• **Task instructions**
Across the entries below, how many lines have the word "SQUARE" in them? Respond with only the number.

• **Saved data entries**
<<<<
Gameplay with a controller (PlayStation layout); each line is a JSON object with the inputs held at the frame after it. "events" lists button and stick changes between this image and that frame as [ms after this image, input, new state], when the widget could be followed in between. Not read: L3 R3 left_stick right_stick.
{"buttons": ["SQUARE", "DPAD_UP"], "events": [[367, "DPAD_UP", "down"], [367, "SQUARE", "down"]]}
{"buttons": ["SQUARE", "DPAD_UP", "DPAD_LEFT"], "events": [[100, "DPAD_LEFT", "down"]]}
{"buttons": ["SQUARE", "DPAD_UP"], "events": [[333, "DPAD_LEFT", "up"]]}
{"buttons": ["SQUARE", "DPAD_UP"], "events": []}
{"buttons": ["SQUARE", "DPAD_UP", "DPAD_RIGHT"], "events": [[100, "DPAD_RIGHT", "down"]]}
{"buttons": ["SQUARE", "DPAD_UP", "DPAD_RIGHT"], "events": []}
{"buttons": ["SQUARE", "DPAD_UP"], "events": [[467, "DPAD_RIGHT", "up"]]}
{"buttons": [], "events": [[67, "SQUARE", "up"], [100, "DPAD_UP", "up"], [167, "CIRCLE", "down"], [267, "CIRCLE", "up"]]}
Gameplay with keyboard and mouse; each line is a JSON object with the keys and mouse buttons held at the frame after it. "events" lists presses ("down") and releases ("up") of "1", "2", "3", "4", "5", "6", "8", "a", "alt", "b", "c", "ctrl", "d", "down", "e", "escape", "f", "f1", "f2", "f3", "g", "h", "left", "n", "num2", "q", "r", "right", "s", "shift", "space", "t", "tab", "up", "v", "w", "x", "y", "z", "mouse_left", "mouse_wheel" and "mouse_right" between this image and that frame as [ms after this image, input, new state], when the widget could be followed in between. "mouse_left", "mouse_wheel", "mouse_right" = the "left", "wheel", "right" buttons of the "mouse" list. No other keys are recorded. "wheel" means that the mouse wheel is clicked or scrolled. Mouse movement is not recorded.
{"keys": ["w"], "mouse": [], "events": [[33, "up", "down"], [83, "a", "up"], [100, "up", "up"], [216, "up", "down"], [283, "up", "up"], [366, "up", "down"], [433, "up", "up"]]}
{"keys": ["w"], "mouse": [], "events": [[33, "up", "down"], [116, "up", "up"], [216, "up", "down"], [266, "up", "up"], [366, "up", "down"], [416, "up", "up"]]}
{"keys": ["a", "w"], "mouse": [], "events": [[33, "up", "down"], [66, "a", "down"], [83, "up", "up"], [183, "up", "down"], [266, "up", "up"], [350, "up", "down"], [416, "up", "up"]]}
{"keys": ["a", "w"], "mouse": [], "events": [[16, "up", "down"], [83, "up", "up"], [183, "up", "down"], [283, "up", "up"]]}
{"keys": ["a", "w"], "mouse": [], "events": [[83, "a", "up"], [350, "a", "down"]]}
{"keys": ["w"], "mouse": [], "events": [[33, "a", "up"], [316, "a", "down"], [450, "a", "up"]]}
>>>>
• **Answer space**
8